Below we send multiple prompts and view outputs.


In [5]:
import requests
from IPython.display import display, HTML

prompts = [
    "Write a short, whimsical poem about a moonlit forest.",
    "Explain in simple terms how backpropagation works in neural networks.",
    "Given the sentence: 'The cat sat on the mat.', produce an alternative sentence with same meaning but different structure."
]

for p in prompts:
    # POST request to the local Ollama server
    r = requests.post(
        "http://localhost:11434/api/generate",
        json={"model": "mistral", "prompt": p, "stream": False},
    )
    out = r.json()["response"]

    # Show the prompt and the wrapped response
    display(HTML(
        f"<b>Prompt:</b> {p}<br>"
        f"<pre style='white-space: pre-wrap; word-wrap: break-word;'>{out}</pre>"
        "<hr>"
    ))




### Evaluation ideas
- Compare outputs from Mistral 7B with other models (if available) to observe differences in coherence and creativity.
- Critique hallucinations or factual errors.
- Try different prompting styles (formal, casual, etc.).

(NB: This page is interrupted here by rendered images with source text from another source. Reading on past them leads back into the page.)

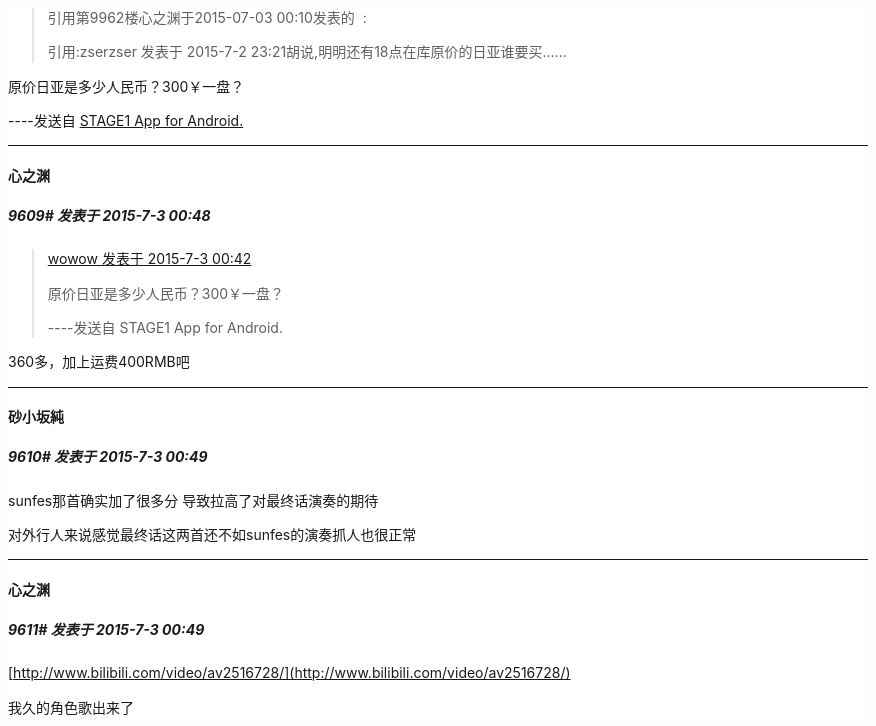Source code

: 
<blockquote>引用第9962楼心之渊于2015-07-03 00:10发表的  :

引用:zserzser 发表于 2015-7-2 23:21胡说,明明还有18点在库原价的日亚谁要买......</blockquote>
原价日亚是多少人民币？300￥一盘？


----发送自 [STAGE1 App for Android.](http://stage1.5j4m.com/?1.17)







-----

####  心之渊  
##### 9609#       发表于 2015-7-3 00:48



<blockquote><a href="httphttps://bbs.saraba1st.com/2b/forum.php?mod=redirect&amp;goto=findpost&amp;pid=29429031&amp;ptid=1085129" target="_blank">wowow 发表于 2015-7-3 00:42</a>

原价日亚是多少人民币？300￥一盘？


----发送自 STAGE1 App for Android.</blockquote>
360多，加上运费400RMB吧







-----

####  砂小坂純  
##### 9610#       发表于 2015-7-3 00:49




sunfes那首确实加了很多分 导致拉高了对最终话演奏的期待 

对外行人来说感觉最终话这两首还不如sunfes的演奏抓人也很正常







-----

####  心之渊  
##### 9611#       发表于 2015-7-3 00:49



[http://www.bilibili.com/video/av2516728/](http://www.bilibili.com/video/av2516728/)


我久的角色歌出来了



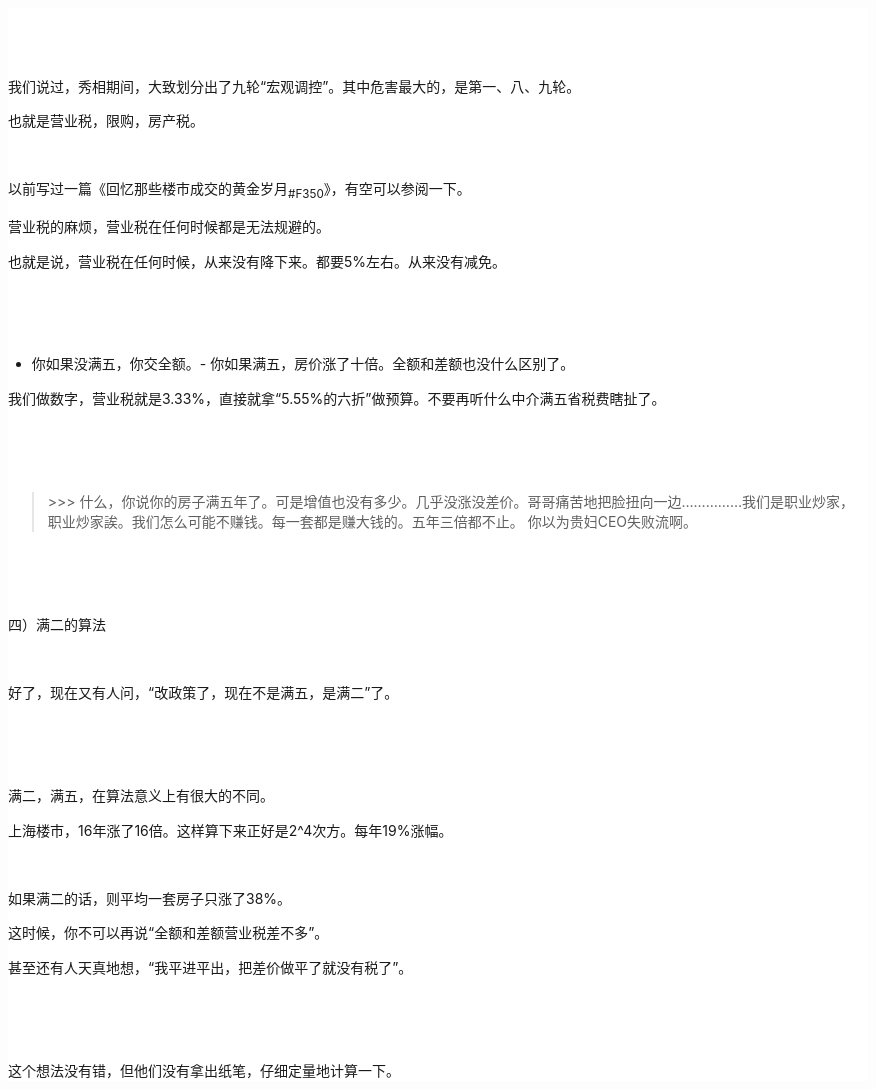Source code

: &nbsp;

&nbsp;

我们说过，秀相期间，大致划分出了九轮“宏观调控”。其中危害最大的，是第一、八、九轮。

也就是营业税，限购，房产税。

&nbsp;

以前写过一篇《回忆那些楼市成交的黄金岁月<sub>#F350</sub>》，有空可以参阅一下。

营业税的麻烦，营业税在任何时候都是无法规避的。

也就是说，营业税在任何时候，从来没有降下来。都要5%左右。从来没有减免。

&nbsp;

&nbsp;
- 你如果没满五，你交全额。- 你如果满五，房价涨了十倍。全额和差额也没什么区别了。
&nbsp;

我们做数字，营业税就是3.33%，直接就拿“5.55%的六折”做预算。不要再听什么中介满五省税费瞎扯了。

&nbsp;

&nbsp;

> &gt;&gt;&gt; 什么，你说你的房子满五年了。可是增值也没有多少。几乎没涨没差价。哥哥痛苦地把脸扭向一边……………我们是职业炒家，职业炒家誒。我们怎么可能不赚钱。每一套都是赚大钱的。五年三倍都不止。&nbsp;你以为贵妇CEO失败流啊。

&nbsp;

&nbsp;



四）满二的算法

&nbsp;

好了，现在又有人问，“改政策了，现在不是满五，是满二”了。

&nbsp;

&nbsp;

满二，满五，在算法意义上有很大的不同。

上海楼市，16年涨了16倍。这样算下来正好是2^4次方。每年19%涨幅。

&nbsp;

如果满二的话，则平均一套房子只涨了38%。

这时候，你不可以再说“全额和差额营业税差不多”。

甚至还有人天真地想，“我平进平出，把差价做平了就没有税了”。

&nbsp;

&nbsp;

这个想法没有错，但他们没有拿出纸笔，仔细定量地计算一下。
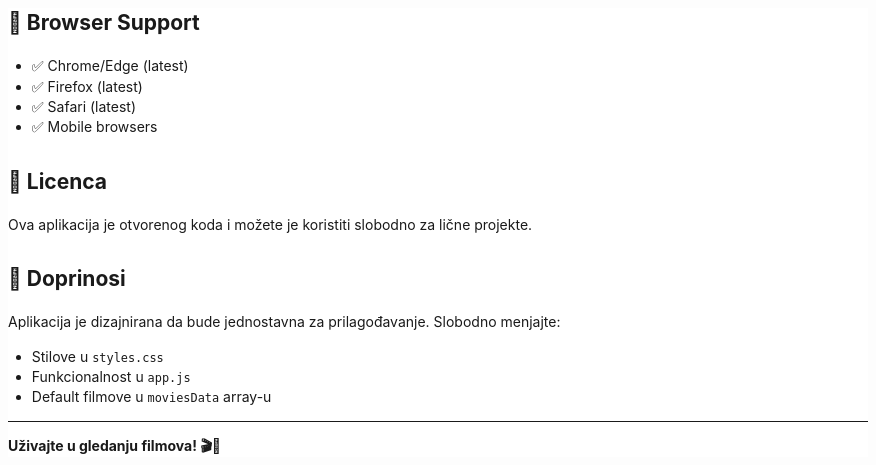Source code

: ## 📱 Browser Support

- ✅ Chrome/Edge (latest)
- ✅ Firefox (latest)
- ✅ Safari (latest)
- ✅ Mobile browsers

## 📄 Licenca

Ova aplikacija je otvorenog koda i možete je koristiti slobodno za lične projekte.

## 🤝 Doprinosi

Aplikacija je dizajnirana da bude jednostavna za prilagođavanje. Slobodno menjajte:
- Stilove u `styles.css`
- Funkcionalnost u `app.js`
- Default filmove u `moviesData` array-u

---

**Uživajte u gledanju filmova! 🎬🍿**


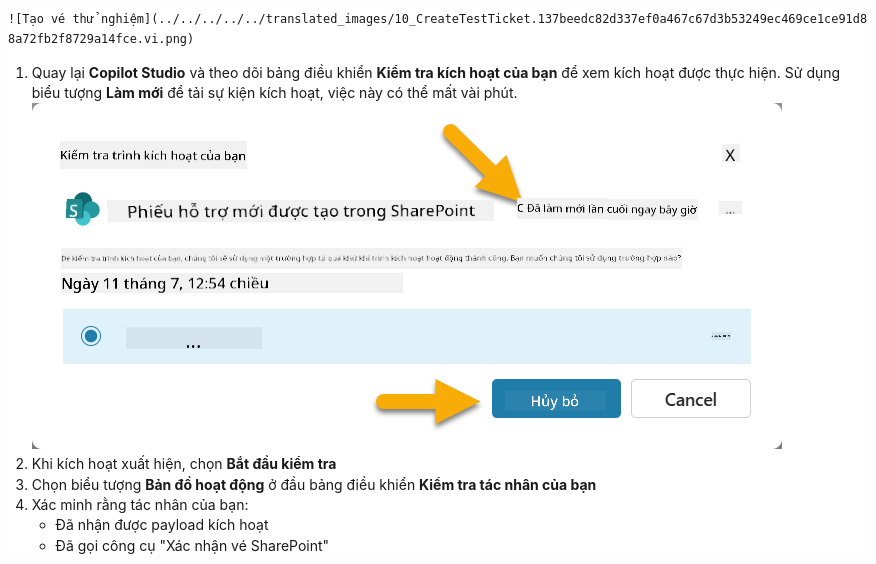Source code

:     ![Tạo vé thử nghiệm](../../../../../translated_images/10_CreateTestTicket.137beedc82d337ef0a467c67d3b53249ec469ce1ce91d88a72fb2f8729a14fce.vi.png)  
1. Quay lại **Copilot Studio** và theo dõi bảng điều khiển **Kiểm tra kích hoạt của bạn** để xem kích hoạt được thực hiện. Sử dụng biểu tượng **Làm mới** để tải sự kiện kích hoạt, việc này có thể mất vài phút.  
    ![Theo dõi kiểm tra kích hoạt](../../../../../translated_images/10_MonitorTriggerTest.f9883de55ba1c9817121c7f801e29715fa74918603f96312dfcb0f16f9af44e0.vi.png)  
1. Khi kích hoạt xuất hiện, chọn **Bắt đầu kiểm tra**  
1. Chọn biểu tượng **Bản đồ hoạt động** ở đầu bảng điều khiển **Kiểm tra tác nhân của bạn**  
1. Xác minh rằng tác nhân của bạn:  
   - Đã nhận được payload kích hoạt  
   - Đã gọi công cụ "Xác nhận vé SharePoint"  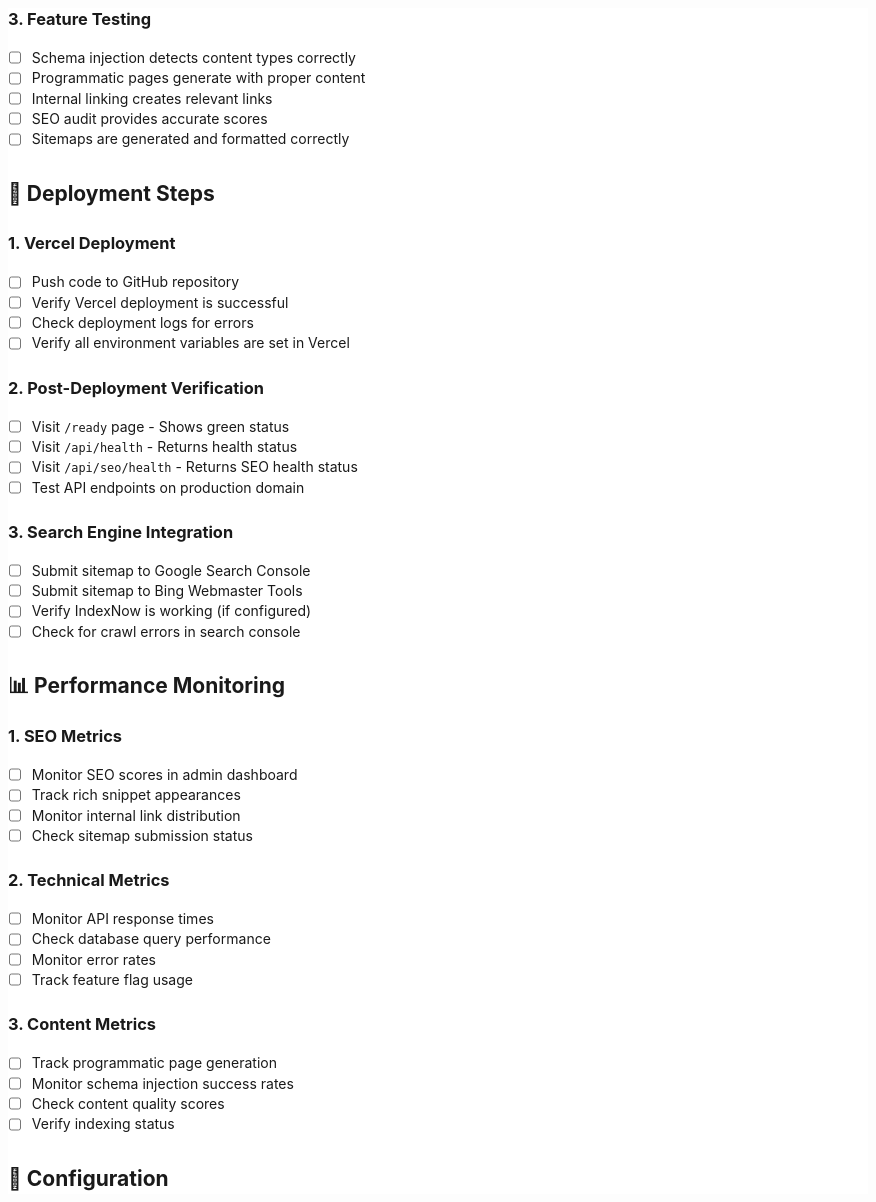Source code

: ### 3. Feature Testing
- [ ] Schema injection detects content types correctly
- [ ] Programmatic pages generate with proper content
- [ ] Internal linking creates relevant links
- [ ] SEO audit provides accurate scores
- [ ] Sitemaps are generated and formatted correctly

## 🚀 Deployment Steps

### 1. Vercel Deployment
- [ ] Push code to GitHub repository
- [ ] Verify Vercel deployment is successful
- [ ] Check deployment logs for errors
- [ ] Verify all environment variables are set in Vercel

### 2. Post-Deployment Verification
- [ ] Visit `/ready` page - Shows green status
- [ ] Visit `/api/health` - Returns health status
- [ ] Visit `/api/seo/health` - Returns SEO health status
- [ ] Test API endpoints on production domain

### 3. Search Engine Integration
- [ ] Submit sitemap to Google Search Console
- [ ] Submit sitemap to Bing Webmaster Tools
- [ ] Verify IndexNow is working (if configured)
- [ ] Check for crawl errors in search console

## 📊 Performance Monitoring

### 1. SEO Metrics
- [ ] Monitor SEO scores in admin dashboard
- [ ] Track rich snippet appearances
- [ ] Monitor internal link distribution
- [ ] Check sitemap submission status

### 2. Technical Metrics
- [ ] Monitor API response times
- [ ] Check database query performance
- [ ] Monitor error rates
- [ ] Track feature flag usage

### 3. Content Metrics
- [ ] Track programmatic page generation
- [ ] Monitor schema injection success rates
- [ ] Check content quality scores
- [ ] Verify indexing status

## 🔧 Configuration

## 6. Limitations, best practices, and extensions

**Limitations / challenges**
- Laptop resource constraints (especially CPU-only).
- Quantization trade-offs: aggressive quantization may reduce quality.
- Latency on long prompts.

**Best practices**
- Use shorter context windows when possible.
- Adjust temperature / top_p to control creativity.
- Explore chain-of-thought prompting to improve reasoning.

**Extensions**
- Experiment with tool-calling or retrieval-augmented generation.
- Fine-tune smaller adapters for specific domains.
- Combine with external knowledge sources for RAG pipelines.